O programa Observatório da Imprensa na TV de terça-feira 11 (nº 352) foi dedicado a um problema nacional: as favelas. Com índices mínimos de qualidade de vida, em precárias condições de higiene e saúde, essas áreas sofrem com a violência e o narcotráfico.
O apresentador Alberto Dines, após breve abordagem da entrevista do presidente Lula ao programa Roda Viva, na segunda-feira, lembrou que a questão da falta de moradia é crônica, mas o tema das favelas só é discutido pela mídia em situações críticas, como deslizamento de barracos ou guerra do tráfico. Para ele, ‘favela não é obra do acaso, mas do descaso’ – do poder público e também da imprensa. Uma exceção é a série de reportagens que o Globo, do Rio de Janeiro, vem publicando há mais um mês, condenado a omissão das autoridades e ouvindo especialistas e moradores na busca de propostas.
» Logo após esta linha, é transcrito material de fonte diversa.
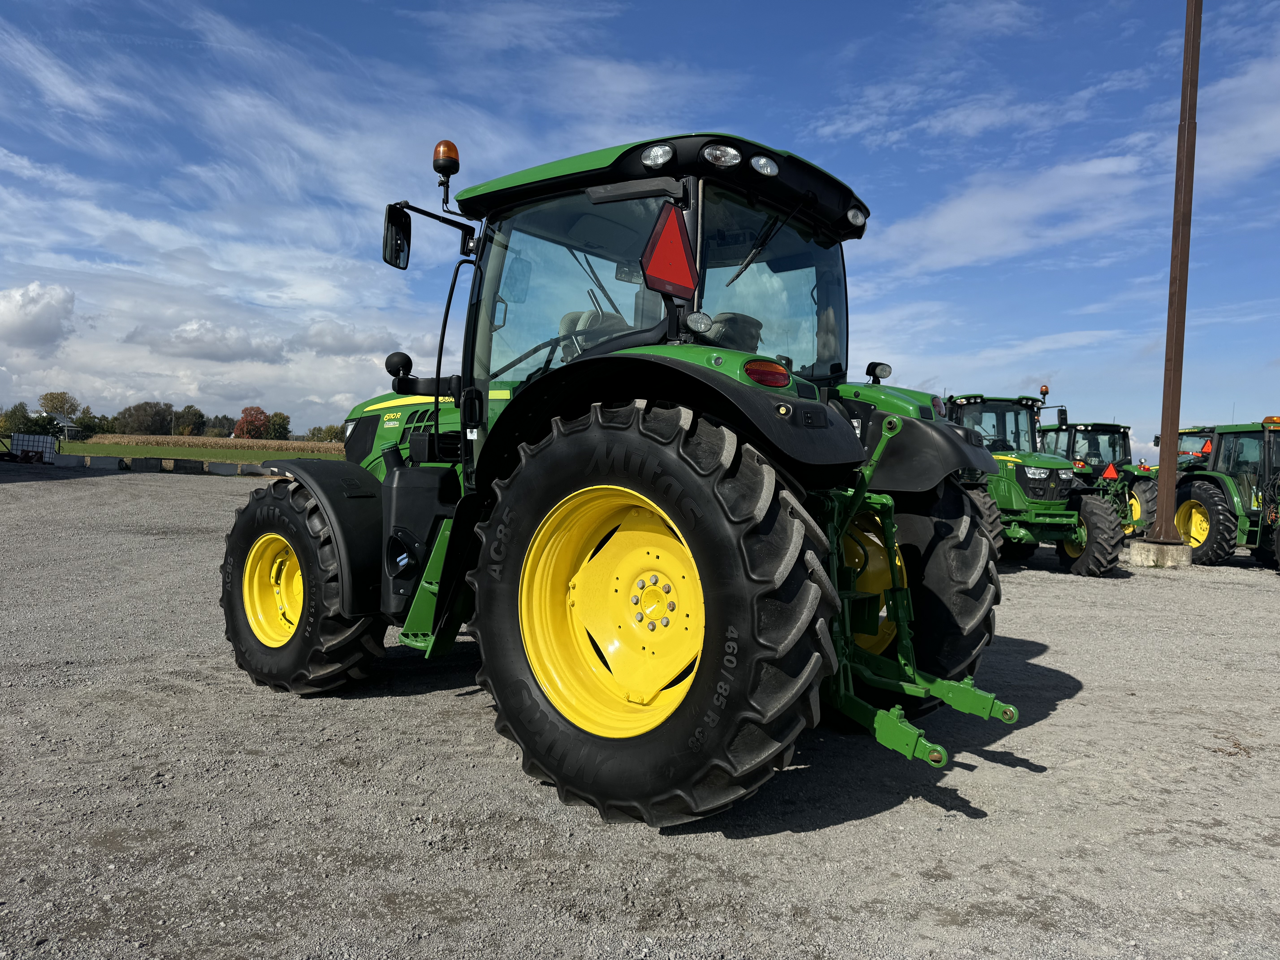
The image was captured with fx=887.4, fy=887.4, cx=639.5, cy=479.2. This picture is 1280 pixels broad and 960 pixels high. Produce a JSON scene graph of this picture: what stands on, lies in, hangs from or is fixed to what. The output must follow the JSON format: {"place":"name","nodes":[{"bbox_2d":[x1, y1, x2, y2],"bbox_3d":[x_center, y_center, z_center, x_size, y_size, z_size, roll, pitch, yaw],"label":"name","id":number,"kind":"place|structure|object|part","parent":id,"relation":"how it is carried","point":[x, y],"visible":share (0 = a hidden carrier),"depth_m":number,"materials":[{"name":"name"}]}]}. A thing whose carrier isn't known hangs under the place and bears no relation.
{"place":"outdoors","nodes":[
{"label":"outdoors","id":0,"kind":"place"},
{"bbox_2d":[0,281,75,349],"label":"cloud","id":1,"kind":"structure","parent":0,"point":[41,316],"materials":[{"name":"white"}]},
{"bbox_2d":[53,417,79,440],"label":"house","id":2,"kind":"structure","parent":0,"point":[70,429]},
{"bbox_2d":[49,439,344,465],"label":"grass field","id":3,"kind":"structure","parent":0,"point":[104,453],"materials":[{"name":"green plant"}]},
{"bbox_2d":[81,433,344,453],"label":"cornfield","id":4,"kind":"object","parent":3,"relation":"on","point":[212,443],"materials":[{"name":"brown plant"}]},
{"bbox_2d":[232,406,270,438],"label":"tree","id":5,"kind":"object","parent":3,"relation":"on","point":[250,434],"visible":0.81,"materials":[{"name":"plant"}]},
{"bbox_2d":[264,410,291,440],"label":"tree","id":6,"kind":"object","parent":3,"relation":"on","point":[274,423],"visible":0.8,"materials":[{"name":"green plant"}]},
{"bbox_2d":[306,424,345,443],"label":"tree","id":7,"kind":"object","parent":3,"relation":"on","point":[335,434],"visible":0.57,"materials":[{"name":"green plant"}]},
{"bbox_2d":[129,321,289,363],"label":"cloud","id":8,"kind":"structure","parent":0,"point":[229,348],"materials":[{"name":"white"}]},
{"bbox_2d":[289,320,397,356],"label":"cloud","id":9,"kind":"structure","parent":0,"point":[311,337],"materials":[{"name":"white"}]},
{"bbox_2d":[0,0,1279,454],"label":"sky","id":10,"kind":"structure","parent":0,"point":[960,221],"materials":[{"name":"blue"}]},
{"bbox_2d":[0,466,1279,959],"label":"gravel lot","id":11,"kind":"structure","parent":0,"point":[1082,609],"materials":[{"name":"grey"}]},
{"bbox_2d":[6,432,58,463],"bbox_3d":[-20.833,-1.060,30.161,2.109,0.976,1.073,2,2,4],"label":"white container","id":12,"kind":"object","parent":11,"relation":"on","point":[35,439],"visible":0.83,"depth_m":29.93,"materials":[{"name":"white plastic"}]},
{"bbox_2d":[52,453,84,467],"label":"concrete block","id":13,"kind":"object","parent":11,"relation":"on","point":[67,458],"visible":0.96,"depth_m":26.02,"materials":[{"name":"grey concrete"}]},
{"bbox_2d":[85,455,123,469],"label":"concrete block","id":14,"kind":"object","parent":11,"relation":"on","point":[109,463],"visible":0.98,"depth_m":26.27,"materials":[{"name":"concrete"}]},
{"bbox_2d":[128,456,162,471],"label":"concrete block","id":15,"kind":"object","parent":11,"relation":"on","point":[147,461],"visible":0.98,"depth_m":25.67,"materials":[{"name":"concrete"}]},
{"bbox_2d":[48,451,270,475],"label":"concrete barrier","id":16,"kind":"object","parent":11,"relation":"on","point":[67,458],"visible":0.84,"depth_m":27.70,"materials":[{"name":"concrete"}]},
{"bbox_2d":[171,458,205,472],"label":"concrete block","id":17,"kind":"object","parent":11,"relation":"on","point":[189,461],"visible":0.97,"depth_m":26.92,"materials":[{"name":"black concrete"}]},
{"bbox_2d":[209,461,237,475],"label":"concrete block","id":18,"kind":"object","parent":11,"relation":"on","point":[223,472],"visible":0.96,"depth_m":28.48,"materials":[{"name":"concrete"}]},
{"bbox_2d":[235,462,269,474],"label":"concrete block","id":19,"kind":"object","parent":11,"relation":"on","point":[250,469],"visible":0.85,"depth_m":28.19,"materials":[{"name":"concrete"}]},
{"bbox_2d":[219,130,1024,828],"bbox_3d":[-0.397,-0.162,4.307,4.307,2.485,2.049,3,2,42],"label":"green tractor","id":20,"kind":"object","parent":11,"relation":"on","point":[311,587],"visible":0.94,"depth_m":3.21,"materials":[{"name":"green metal"}]},
{"label":"rim","id":21,"kind":"part","parent":20,"relation":"part of","materials":[{"name":"yellow metal"}]},
{"label":"tire","id":22,"kind":"part","parent":20,"relation":"part of","materials":[{"name":"black rubber"}]},
{"bbox_2d":[382,202,412,268],"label":"side mirror","id":23,"kind":"object","parent":20,"relation":"attached to","point":[409,232],"visible":0.9,"depth_m":4.86,"materials":[{"name":"black mirror"}]},
{"bbox_2d":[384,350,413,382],"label":"work light","id":24,"kind":"object","parent":20,"relation":"attached to","point":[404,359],"visible":0.91,"depth_m":4.76,"materials":[{"name":"black plastic"}]},
{"label":"hood","id":25,"kind":"part","parent":20,"relation":"part of","materials":[{"name":"green metal"}]},
{"bbox_2d":[433,140,460,206],"bbox_3d":[-0.990,-1.561,4.549,0.147,0.351,0.136,3,2,42],"label":"beacon light","id":26,"kind":"object","parent":20,"relation":"attached to","point":[454,149],"visible":0.87,"depth_m":4.50,"materials":[{"name":"orange plastic"}]},
{"label":"rim","id":27,"kind":"part","parent":20,"relation":"part of","materials":[{"name":"yellow metal"}]},
{"label":"tire","id":28,"kind":"part","parent":20,"relation":"part of","materials":[{"name":"black rubber"}]},
{"label":"roof","id":29,"kind":"part","parent":20,"relation":"part of","materials":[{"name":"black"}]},
{"label":"fender","id":30,"kind":"part","parent":20,"relation":"part of","materials":[{"name":"black plastic"}]},
{"bbox_2d":[640,199,697,299],"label":"warning triangle","id":31,"kind":"object","parent":20,"relation":"attached to","point":[679,248],"visible":0.99,"depth_m":3.10,"materials":[{"name":"red plastic"}]},
{"label":"wiper","id":32,"kind":"part","parent":20,"relation":"part of","materials":[{"name":"black"}]},
{"bbox_2d":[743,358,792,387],"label":"tail light","id":33,"kind":"object","parent":20,"relation":"attached to","point":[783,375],"visible":0.89,"depth_m":2.93,"materials":[{"name":"red plastic"}]},
{"bbox_2d":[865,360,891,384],"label":"work light","id":34,"kind":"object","parent":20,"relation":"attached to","point":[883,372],"visible":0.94,"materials":[{"name":"black plastic"}]},
{"bbox_2d":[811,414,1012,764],"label":"hitch","id":35,"kind":"object","parent":20,"relation":"attached to","point":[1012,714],"visible":0.61,"depth_m":3.42,"materials":[{"name":"green metal"}]},
{"label":"fender","id":36,"kind":"part","parent":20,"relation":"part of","materials":[{"name":"black plastic"}]},
{"label":"tire","id":37,"kind":"part","parent":20,"relation":"part of","materials":[{"name":"rubber"}]},
{"bbox_2d":[940,388,1133,576],"bbox_3d":[4.523,0.000,12.316,4.130,2.409,2.205,3,2,42],"label":"green tractor","id":38,"kind":"object","parent":11,"relation":"on","point":[1109,549],"visible":0.59,"depth_m":11.23,"materials":[{"name":"green metal"}]},
{"bbox_2d":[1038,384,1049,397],"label":"beacon light","id":39,"kind":"object","parent":38,"relation":"on","point":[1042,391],"visible":0.88,"depth_m":12.12,"materials":[{"name":"orange plastic"}]},
{"label":"tire","id":40,"kind":"part","parent":38,"relation":"part of","materials":[{"name":"black rubber"}]},
{"bbox_2d":[1038,418,1159,534],"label":"green tractor","id":41,"kind":"object","parent":11,"relation":"on","point":[1109,431],"visible":0.42,"depth_m":16.80,"materials":[{"name":"green metal"}]},
{"bbox_2d":[1102,462,1118,479],"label":"warning triangle","id":42,"kind":"object","parent":41,"relation":"attached to","point":[1111,469],"visible":0.94,"depth_m":16.62,"materials":[{"name":"orange plastic"}]},
{"bbox_2d":[1128,538,1193,567],"bbox_3d":[7.698,1.113,13.082,0.753,0.405,0.765,3,2,42],"label":"concrete base","id":43,"kind":"object","parent":11,"relation":"on","point":[1135,552],"visible":0.73,"depth_m":12.77,"materials":[{"name":"grey concrete"}]},
{"bbox_2d":[1150,0,1203,536],"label":"metal pole","id":44,"kind":"object","parent":43,"relation":"on","point":[1170,418],"visible":0.99,"depth_m":12.65,"materials":[{"name":"brown metal"}]},
{"bbox_2d":[1148,425,1215,475],"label":"tractor","id":45,"kind":"object","parent":11,"relation":"on","point":[1191,431],"visible":0.21,"depth_m":18.22,"materials":[{"name":"green metal"}]},
{"bbox_2d":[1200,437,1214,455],"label":"warning triangle","id":46,"kind":"object","parent":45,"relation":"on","point":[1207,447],"visible":0.5,"depth_m":15.78,"materials":[{"name":"orange plastic"}]},
{"bbox_2d":[1175,417,1279,568],"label":"green tractor","id":47,"kind":"object","parent":11,"relation":"on","point":[1196,496],"visible":0.85,"depth_m":13.36,"materials":[{"name":"green metal"}]},
{"bbox_2d":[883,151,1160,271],"label":"cloud","id":48,"kind":"structure","parent":0,"point":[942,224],"materials":[{"name":"white"}]},
{"bbox_2d":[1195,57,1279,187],"label":"cloud","id":49,"kind":"structure","parent":0,"point":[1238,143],"materials":[{"name":"white"}]},
{"label":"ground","id":50,"kind":"structure","parent":0},
{"bbox_2d":[0,403,36,435],"label":"tree","id":51,"kind":"object","parent":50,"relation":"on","point":[14,412],"visible":0.85,"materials":[{"name":"green plant"}]},
{"bbox_2d":[39,390,80,429],"label":"tree","id":52,"kind":"object","parent":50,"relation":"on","point":[46,399],"visible":0.75,"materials":[{"name":"green plant"}]},
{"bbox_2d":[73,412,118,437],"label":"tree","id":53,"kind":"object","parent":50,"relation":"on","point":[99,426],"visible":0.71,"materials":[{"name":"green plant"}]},
{"bbox_2d":[118,401,175,435],"label":"tree","id":54,"kind":"object","parent":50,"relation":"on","point":[141,420],"visible":0.96,"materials":[{"name":"green plant"}]},
{"bbox_2d":[173,404,206,435],"label":"tree","id":55,"kind":"object","parent":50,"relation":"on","point":[189,418],"visible":0.9,"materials":[{"name":"green plant"}]},
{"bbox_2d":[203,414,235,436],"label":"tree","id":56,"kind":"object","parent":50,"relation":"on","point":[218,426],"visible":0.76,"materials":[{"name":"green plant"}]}
]}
Na matéria de apresentação, os números: 6 milhões de brasileiros vivem em 16 mil favelas, uma realidade que aparece na imprensa sob a ótica da violência e da ameaça à sociedade organizada. O arquiteto Manoel Ribeiro, do Rio, lamentou que a mídia veja a favela como ‘o foco do mal’, postura que gera ‘teorias radicais remocionistas’. Primeiro convidado a falar, o editor de Rio do Globo, Paulo Motta, contou que a série foi motivada pelas freqüentes cartas de leitores reclamando do crescimento caótico das favelas. Para ele, a tese de que ‘favela não é problema, mas solução’ é uma falácia, pois se o chamado ‘asfalto’ (a área urbana organizada) sofre, sofrem igualmente os favelados, sem conforto e reféns dos traficantes. ‘O Rio não pode virar um grande favelão’, disse.
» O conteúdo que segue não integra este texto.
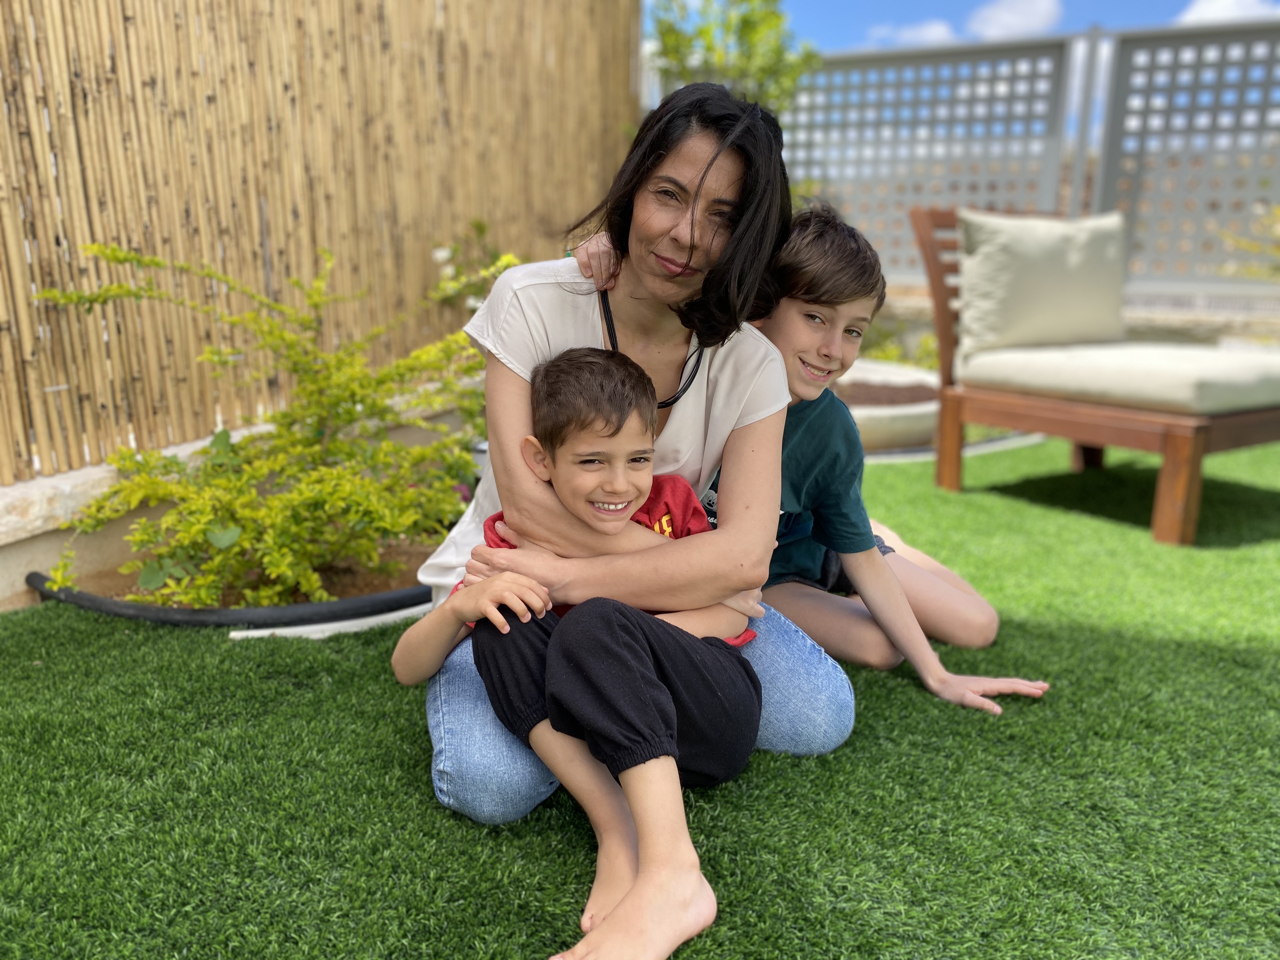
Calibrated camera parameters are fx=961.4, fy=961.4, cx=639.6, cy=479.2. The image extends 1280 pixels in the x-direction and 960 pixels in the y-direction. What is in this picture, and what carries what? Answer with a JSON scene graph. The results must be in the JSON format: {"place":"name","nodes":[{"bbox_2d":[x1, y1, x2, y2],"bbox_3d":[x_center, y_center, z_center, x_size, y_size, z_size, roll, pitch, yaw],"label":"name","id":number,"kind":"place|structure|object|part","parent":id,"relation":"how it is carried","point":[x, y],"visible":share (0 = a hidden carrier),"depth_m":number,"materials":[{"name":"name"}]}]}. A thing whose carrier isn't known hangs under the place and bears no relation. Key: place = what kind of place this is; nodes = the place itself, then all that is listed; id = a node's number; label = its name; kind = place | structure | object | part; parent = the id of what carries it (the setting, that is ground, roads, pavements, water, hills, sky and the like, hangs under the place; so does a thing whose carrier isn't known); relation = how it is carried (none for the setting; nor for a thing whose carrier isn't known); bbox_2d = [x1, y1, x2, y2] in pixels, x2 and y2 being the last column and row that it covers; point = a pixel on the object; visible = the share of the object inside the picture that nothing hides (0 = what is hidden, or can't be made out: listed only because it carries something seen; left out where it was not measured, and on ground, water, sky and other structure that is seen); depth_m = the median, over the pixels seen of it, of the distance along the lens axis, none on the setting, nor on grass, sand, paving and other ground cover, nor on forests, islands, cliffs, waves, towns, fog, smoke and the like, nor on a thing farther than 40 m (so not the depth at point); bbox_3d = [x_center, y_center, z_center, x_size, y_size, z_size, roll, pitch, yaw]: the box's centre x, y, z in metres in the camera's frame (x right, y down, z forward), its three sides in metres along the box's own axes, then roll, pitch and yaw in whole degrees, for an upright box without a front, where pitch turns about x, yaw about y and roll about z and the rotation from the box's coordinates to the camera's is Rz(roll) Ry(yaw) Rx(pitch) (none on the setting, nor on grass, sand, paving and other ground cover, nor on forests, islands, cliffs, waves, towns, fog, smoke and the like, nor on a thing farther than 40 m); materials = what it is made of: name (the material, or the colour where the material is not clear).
{"place":"outdoors","nodes":[
{"label":"outdoors","id":0,"kind":"place"},
{"bbox_2d":[0,393,469,613],"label":"low wall","id":1,"kind":"structure","parent":0,"point":[33,544],"depth_m":2.69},
{"bbox_2d":[0,0,641,480],"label":"bamboo fence","id":2,"kind":"object","parent":1,"relation":"attached to","point":[19,17],"visible":0.85,"depth_m":3.36,"materials":[{"name":"brown wood"}]},
{"bbox_2d":[0,430,1279,959],"label":"artificial lawn","id":3,"kind":"structure","parent":0,"point":[417,786],"materials":[{"name":"green plastic"}]},
{"bbox_2d":[22,555,426,626],"bbox_3d":[-0.969,0.269,2.725,1.024,0.098,0.722,4,15,13],"label":"garden hose","id":4,"kind":"object","parent":3,"relation":"on","point":[155,611],"visible":0.63,"depth_m":2.48,"materials":[{"name":"black"}]},
{"bbox_2d":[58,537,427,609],"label":"soil bed","id":5,"kind":"object","parent":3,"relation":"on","point":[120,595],"visible":0.27,"depth_m":2.73,"materials":[{"name":"brown soil"}]},
{"bbox_2d":[27,236,509,610],"bbox_3d":[-0.908,-0.177,2.699,1.300,0.953,1.181,4,15,13],"label":"shrub","id":6,"kind":"object","parent":5,"relation":"in","point":[282,568],"visible":0.94,"depth_m":2.54,"materials":[{"name":"green plant"}]},
{"bbox_2d":[227,603,431,640],"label":"white pipe","id":7,"kind":"object","parent":3,"relation":"on","point":[361,622],"visible":0.39,"depth_m":2.40,"materials":[{"name":"white plastic"}]},
{"bbox_2d":[397,342,765,959],"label":"boy","id":8,"kind":"object","parent":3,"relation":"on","point":[626,418],"visible":0.98,"depth_m":1.51},
{"bbox_2d":[416,83,857,901],"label":"woman","id":9,"kind":"object","parent":3,"relation":"on","point":[756,410],"visible":0.8,"depth_m":1.73},
{"bbox_2d":[574,205,1051,719],"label":"boy","id":10,"kind":"object","parent":3,"relation":"on","point":[987,681],"visible":0.64,"depth_m":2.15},
{"bbox_2d":[829,357,943,453],"bbox_3d":[1.073,-0.373,4.961,1.274,0.259,1.328,4,15,13],"label":"planter","id":11,"kind":"object","parent":3,"relation":"on","point":[859,420],"visible":0.45,"depth_m":4.49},
{"bbox_2d":[859,431,1049,465],"bbox_3d":[1.391,-0.141,4.546,1.313,0.050,0.724,4,15,13],"label":"white pipe","id":12,"kind":"object","parent":3,"relation":"on","point":[976,450],"visible":0.34,"depth_m":4.46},
{"bbox_2d":[909,206,1279,547],"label":"outdoor chair","id":13,"kind":"object","parent":3,"relation":"on","point":[1164,436],"visible":0.83,"depth_m":3.35,"materials":[{"name":"brown wood"}]},
{"bbox_2d":[946,338,1279,414],"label":"seat cushion","id":14,"kind":"object","parent":13,"relation":"on","point":[979,361],"visible":0.93,"depth_m":3.23,"materials":[{"name":"beige fabric"}]},
{"bbox_2d":[958,207,1131,357],"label":"cushion","id":15,"kind":"object","parent":14,"relation":"on","point":[1034,278],"visible":0.95,"depth_m":3.71,"materials":[{"name":"beige fabric"}]},
{"label":"wooden leg","id":16,"kind":"part","parent":13,"relation":"part of","materials":[{"name":"brown wood"}]},
{"bbox_2d":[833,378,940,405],"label":"soil","id":17,"kind":"structure","parent":0,"point":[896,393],"visible":0.3,"materials":[{"name":"brown"}]},
{"bbox_2d":[864,17,959,46],"label":"cloud","id":18,"kind":"structure","parent":0,"point":[926,33],"materials":[{"name":"white"}]},
{"bbox_2d":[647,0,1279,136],"label":"sky","id":19,"kind":"structure","parent":0,"point":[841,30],"materials":[{"name":"blue"}]},
{"bbox_2d":[965,0,1063,39],"label":"cloud","id":20,"kind":"structure","parent":0,"point":[997,17],"materials":[{"name":"white"}]},
{"bbox_2d":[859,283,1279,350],"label":"low wall","id":21,"kind":"structure","parent":0,"point":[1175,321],"depth_m":5.81,"materials":[{"name":"stone"}]},
{"bbox_2d":[1170,0,1279,25],"label":"cloud","id":22,"kind":"structure","parent":0,"point":[1209,14],"materials":[{"name":"white"}]},
{"label":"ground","id":23,"kind":"structure","parent":0},
{"bbox_2d":[426,218,523,316],"bbox_3d":[-0.725,-0.699,4.451,0.642,0.994,0.684,4,15,13],"label":"flowering shrub","id":24,"kind":"object","parent":23,"relation":"on","point":[478,302],"visible":0.39,"depth_m":4.37,"materials":[{"name":"green plant"}]},
{"bbox_2d":[647,0,820,120],"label":"tree","id":25,"kind":"object","parent":23,"relation":"on","point":[703,30],"visible":0.57,"depth_m":6.07,"materials":[{"name":"green plant"}]},
{"bbox_2d":[856,318,939,366],"bbox_3d":[1.680,-0.811,6.329,0.780,0.451,0.760,4,15,13],"label":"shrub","id":26,"kind":"object","parent":23,"relation":"on","point":[883,353],"visible":0.43,"depth_m":6.28,"materials":[{"name":"green plant"}]},
{"bbox_2d":[785,34,1081,280],"bbox_3d":[1.634,-1.910,6.833,2.139,2.086,0.116,4,15,13],"label":"lattice fence","id":27,"kind":"object","parent":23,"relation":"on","point":[1010,200],"visible":0.64,"depth_m":6.58,"materials":[{"name":"grey metal"}]},
{"bbox_2d":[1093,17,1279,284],"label":"lattice fence","id":28,"kind":"object","parent":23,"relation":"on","point":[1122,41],"visible":0.86,"depth_m":5.90,"materials":[{"name":"grey metal"}]},
{"bbox_2d":[1217,203,1279,280],"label":"shrub","id":29,"kind":"object","parent":23,"relation":"on","point":[1244,243],"visible":0.81,"depth_m":5.70,"materials":[{"name":"green plant"}]}
]}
Falando do Recife, Laurindo Ferreira, diretor-adjunto do Jornal do Commercio, informou que 12% da população da cidade vivem em áreas pobres, mas afastadas dos olhos dos turistas. A falta de moradia, contudo, é tema constante das páginas do jornal pela pressão dos movimentos sociais: os sem-teto do Recife são muito atuantes. Luiz Henrique Fruet, editor de Cidade do Jornal da Tarde, de São Paulo, contou que em 2004 viviam em duas mil favelas 1,1 milhão de pessoas. Ele observou que, embora as favelas estejam nas periferias, o fenômeno dos cortiços é evidente no centro, onde populações desfavorecidas começam a ocupar também viadutos, praças e canteiros.
Falsas demandas
Regiane Marques, editora de Cidades de O Tempo, de Belo Horizonte, confirmou que o destaque maior é mesmo dado ao problema da violência, até porque, como no Rio, os morros ocupados estão por toda a cidade: 500 mil pessoas, ou seja, 22% dos moradores da capital estão nas favelas. Para Paulo Motta, o tema deve ser prioridade dos jornais e o debate precisa se dar sem maniqueísmo: muitos viram a série do Globo como uma ‘proposta de erradicação’, criticou. Em favelas grandes, como a Rocinha, disse, justifica-se a remoção de trechos, para a construção de ruas, esgoto e arborização. ‘E as menores devem ser removidas sim, mas não para aqueles conjuntos habitacionais dos anos 60, que não deram certo’.
Laurindo Ferreira complementou: nos projetos de construção de casas populares falta freqüentemente a intervenção do poder público, com ações integradas de educação, saúde e segurança, para evitar-se o que vem ocorrendo no bairro do Coque, no Recife: a incidência de violência preocupa os freqüentadores do Fórum, que fica nas cercanias. Fruet lembrou que a cobrança às autoridades deve ser permanente na imprensa: após matéria sobre o paupérrimo bairro de União de Vila Nova no Jornal da Tarde, intitulada ‘O Iraque é aqui’, o poder público resolveu agir, e vem urbanizando a área. ‘A gente provocando o governo age’.
Regiane defendeu que a imprensa deve mostrar também as iniciativas de êxito das comunidades carentes, o que ajuda a reduzir o preconceito do asfalto em relação às favelas. E Laurindo chamou atenção para um importante aspecto: o cuidado que a imprensa precisa ter com a apropriação político-partidária do debate. ‘O jornal deve lidar com muita cautela para não ser atraído por falsas demandas.’